EXERCISE DESCRIPTION
All of the entries are to be restated word for word.

______

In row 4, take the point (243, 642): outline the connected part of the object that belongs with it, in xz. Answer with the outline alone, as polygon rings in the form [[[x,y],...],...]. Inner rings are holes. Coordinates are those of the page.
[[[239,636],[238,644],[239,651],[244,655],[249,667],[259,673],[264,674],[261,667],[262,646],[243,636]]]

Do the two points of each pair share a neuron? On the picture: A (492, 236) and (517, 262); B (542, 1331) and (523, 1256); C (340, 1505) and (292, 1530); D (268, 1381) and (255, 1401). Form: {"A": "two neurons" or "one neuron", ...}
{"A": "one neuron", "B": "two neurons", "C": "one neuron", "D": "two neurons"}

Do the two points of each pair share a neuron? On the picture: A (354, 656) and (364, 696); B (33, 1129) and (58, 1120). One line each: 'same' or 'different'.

______

TASK RESPONSE
In row 4, take the point (243, 642): outline the connected part of the object that belongs with it, in xz. Answer with the outline alone, as polygon rings in the form [[[x,y],...],...]. Inner rings are holes. Coordinates are those of the page.
[[[239,636],[238,644],[239,651],[244,655],[249,667],[259,673],[264,674],[261,667],[262,646],[243,636]]]

Do the two points of each pair share a neuron? On the picture: A (492, 236) and (517, 262); B (542, 1331) and (523, 1256); C (340, 1505) and (292, 1530); D (268, 1381) and (255, 1401). Form: {"A": "two neurons" or "one neuron", ...}
{"A": "one neuron", "B": "two neurons", "C": "one neuron", "D": "two neurons"}

Do the two points of each pair share a neuron? On the picture: A (354, 656) and (364, 696); B (33, 1129) and (58, 1120). One line each: 'same' or 'different'.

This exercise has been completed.